Lens and sensor parameters
....................
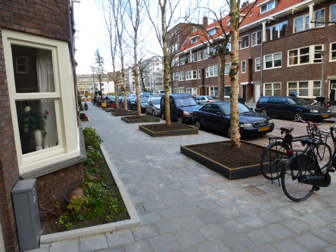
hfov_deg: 71.6
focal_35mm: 24
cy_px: 126
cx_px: 168
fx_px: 233
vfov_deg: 56.8
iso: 100
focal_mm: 4.3
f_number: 3.5
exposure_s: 1/125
....................
▸ INSTRUCTION
From the line containing "focal_35mm: 24" down to the last line of the data, transcribe every line exactly; nothing else should appear.

▸ TASK ANSWER
focal_35mm: 24
cy_px: 126
cx_px: 168
fx_px: 233
vfov_deg: 56.8
iso: 100
focal_mm: 4.3
f_number: 3.5
exposure_s: 1/125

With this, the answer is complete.